Was nothing but a bud this morning, but has opened up nicely. Whew, it stinks though and attracts flies.


----------



## madf1man (Jan 28, 2005)

It is such a cool bloom you can actually watch open but it does stink and bring in the flies don't it!! Nice pic, thanks for postin. maybe I'll go water mine


----------



## stargazer (May 24, 2004)

They really are cool looking, but agree on the stink....Boy, we had one...notice I said "HAD", .LOL and ended gitting rid of it for that very reason.


----------



## Formula4Fish (Apr 24, 2007)

Good picture Miss Dixie,

That's a Stapelia Gigantea.

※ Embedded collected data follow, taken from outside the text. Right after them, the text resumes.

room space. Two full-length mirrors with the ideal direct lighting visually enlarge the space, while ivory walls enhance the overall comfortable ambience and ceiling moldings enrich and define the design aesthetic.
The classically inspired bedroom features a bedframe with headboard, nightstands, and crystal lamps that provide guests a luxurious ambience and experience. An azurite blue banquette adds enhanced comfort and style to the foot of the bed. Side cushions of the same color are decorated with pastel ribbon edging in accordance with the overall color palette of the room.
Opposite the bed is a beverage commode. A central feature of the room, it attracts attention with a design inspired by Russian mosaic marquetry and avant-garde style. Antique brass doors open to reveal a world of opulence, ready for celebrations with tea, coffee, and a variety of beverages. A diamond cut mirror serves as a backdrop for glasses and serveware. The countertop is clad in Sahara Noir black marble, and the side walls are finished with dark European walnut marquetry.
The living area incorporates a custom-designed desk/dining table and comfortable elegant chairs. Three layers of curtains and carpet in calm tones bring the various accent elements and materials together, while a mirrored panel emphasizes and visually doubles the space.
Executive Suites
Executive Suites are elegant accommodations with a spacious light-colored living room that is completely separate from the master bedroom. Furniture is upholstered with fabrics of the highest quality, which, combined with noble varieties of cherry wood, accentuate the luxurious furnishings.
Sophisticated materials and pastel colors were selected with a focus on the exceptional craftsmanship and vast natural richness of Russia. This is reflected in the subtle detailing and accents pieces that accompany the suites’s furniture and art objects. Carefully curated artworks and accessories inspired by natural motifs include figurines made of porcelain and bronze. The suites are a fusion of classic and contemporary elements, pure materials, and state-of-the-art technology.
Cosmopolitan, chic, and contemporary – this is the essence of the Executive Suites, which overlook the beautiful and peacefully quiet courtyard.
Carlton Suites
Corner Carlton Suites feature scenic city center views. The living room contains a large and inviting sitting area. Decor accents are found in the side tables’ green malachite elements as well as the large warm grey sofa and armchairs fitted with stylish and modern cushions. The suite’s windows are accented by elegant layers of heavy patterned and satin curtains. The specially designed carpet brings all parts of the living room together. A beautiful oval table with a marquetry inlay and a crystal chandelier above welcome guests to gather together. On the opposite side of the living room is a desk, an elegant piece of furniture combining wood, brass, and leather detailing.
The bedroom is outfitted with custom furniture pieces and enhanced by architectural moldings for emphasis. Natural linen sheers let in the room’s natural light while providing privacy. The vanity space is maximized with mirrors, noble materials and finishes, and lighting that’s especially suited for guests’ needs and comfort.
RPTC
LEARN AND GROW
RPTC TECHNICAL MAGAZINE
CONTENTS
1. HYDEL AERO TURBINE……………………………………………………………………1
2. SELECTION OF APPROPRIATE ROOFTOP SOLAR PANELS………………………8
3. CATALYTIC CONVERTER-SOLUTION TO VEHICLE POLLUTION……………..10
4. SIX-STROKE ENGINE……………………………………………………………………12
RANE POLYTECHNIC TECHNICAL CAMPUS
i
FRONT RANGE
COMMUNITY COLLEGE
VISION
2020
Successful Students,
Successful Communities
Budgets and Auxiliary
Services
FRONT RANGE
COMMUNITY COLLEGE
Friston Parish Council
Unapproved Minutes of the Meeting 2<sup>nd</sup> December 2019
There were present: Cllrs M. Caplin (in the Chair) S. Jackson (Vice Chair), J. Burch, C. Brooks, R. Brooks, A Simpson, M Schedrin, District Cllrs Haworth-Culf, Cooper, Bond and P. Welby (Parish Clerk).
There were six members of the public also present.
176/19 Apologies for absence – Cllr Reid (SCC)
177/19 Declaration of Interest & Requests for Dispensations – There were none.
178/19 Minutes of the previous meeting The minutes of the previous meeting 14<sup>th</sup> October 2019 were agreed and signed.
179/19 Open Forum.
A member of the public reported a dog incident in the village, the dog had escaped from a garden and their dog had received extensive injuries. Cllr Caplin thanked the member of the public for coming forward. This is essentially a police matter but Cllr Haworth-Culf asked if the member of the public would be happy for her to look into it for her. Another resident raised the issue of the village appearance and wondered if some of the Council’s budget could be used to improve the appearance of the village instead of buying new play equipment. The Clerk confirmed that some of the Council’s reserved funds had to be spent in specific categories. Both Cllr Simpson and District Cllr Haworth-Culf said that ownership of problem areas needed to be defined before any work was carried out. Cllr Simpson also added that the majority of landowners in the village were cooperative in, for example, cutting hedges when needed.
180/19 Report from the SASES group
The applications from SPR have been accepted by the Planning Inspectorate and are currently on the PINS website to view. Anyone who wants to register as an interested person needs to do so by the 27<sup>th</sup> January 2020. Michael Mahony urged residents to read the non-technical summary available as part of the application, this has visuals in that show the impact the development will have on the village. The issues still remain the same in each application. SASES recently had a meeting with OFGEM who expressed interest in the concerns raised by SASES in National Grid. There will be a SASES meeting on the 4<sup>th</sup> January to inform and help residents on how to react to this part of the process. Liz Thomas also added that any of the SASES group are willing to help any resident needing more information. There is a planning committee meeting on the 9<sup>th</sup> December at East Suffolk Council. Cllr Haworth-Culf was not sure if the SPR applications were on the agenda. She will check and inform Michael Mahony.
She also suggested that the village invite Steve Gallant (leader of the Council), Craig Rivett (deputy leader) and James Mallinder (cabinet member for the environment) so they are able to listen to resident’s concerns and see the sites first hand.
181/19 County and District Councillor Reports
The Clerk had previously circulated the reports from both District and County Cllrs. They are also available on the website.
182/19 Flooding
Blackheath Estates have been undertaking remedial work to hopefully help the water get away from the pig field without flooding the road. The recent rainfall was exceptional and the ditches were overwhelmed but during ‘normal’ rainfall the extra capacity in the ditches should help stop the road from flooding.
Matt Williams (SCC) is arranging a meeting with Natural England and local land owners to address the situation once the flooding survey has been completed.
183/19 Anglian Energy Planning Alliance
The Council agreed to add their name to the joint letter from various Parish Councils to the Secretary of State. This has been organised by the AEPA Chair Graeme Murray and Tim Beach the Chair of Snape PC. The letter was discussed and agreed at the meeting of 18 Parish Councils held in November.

This one is a Stapelia Variegata.

Fragrant, aren't they 

Actually, the aroma is hardly offensive. I've got to get my sniffer pretty close to detect it.

Dick


----------



## MT Stringer (May 21, 2004)

Looks good, Wendy. I bet it was fun to watch it open up.
Mike


----------



## Fisher Lou (May 16, 2005)

Oh, that is cool Miss Dixie. I love the inter corrigated patern on the star. Nice shot by the way. Ill have to get one someday.


----------



## Koru (Sep 25, 2006)

amazing flowers! how long do they stay alive?


----------



## Formula4Fish (Apr 24, 2007)

Koru said:


> amazing flowers! how long do they stay alive?


I can't tell you about Miss Dixie's but mine last about a week.

Dick


----------



## Miss Dixie (May 21, 2004)

Koru said:


> amazing flowers! how long do they stay alive?


Usually about 3 days and then it shrivels up. I have another bud now...just waiting for it to open.


----------